• **TASK**: Arrange every line from the rows below as a Markdown table with the columns "Number" and "Line", numbering the lines in order and leaving out blank lines.

(RECORD EXTRACTS begins)

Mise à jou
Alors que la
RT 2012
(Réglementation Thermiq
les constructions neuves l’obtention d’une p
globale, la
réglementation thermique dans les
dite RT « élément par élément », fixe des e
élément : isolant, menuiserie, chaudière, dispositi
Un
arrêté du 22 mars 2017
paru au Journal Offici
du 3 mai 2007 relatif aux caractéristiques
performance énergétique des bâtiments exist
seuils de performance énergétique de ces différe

(RECORD EXTRACTS ends)

• **TASK SOLUTION**:
| Number | Line |
|---|---|
| 1 | Mise à jou |
| 2 | Alors que la |
| 3 | RT 2012 |
| 4 | (Réglementation Thermiq |
| 5 | les constructions neuves l’obtention d’une p |
| 6 | globale, la |
| 7 | réglementation thermique dans les |
| 8 | dite RT « élément par élément », fixe des e |
| 9 | élément : isolant, menuiserie, chaudière, dispositi |
| 10 | Un |
| 11 | arrêté du 22 mars 2017 |
| 12 | paru au Journal Offici |
| 13 | du 3 mai 2007 relatif aux caractéristiques |
| 14 | performance énergétique des bâtiments exist |
| 15 | seuils de performance énergétique de ces différe |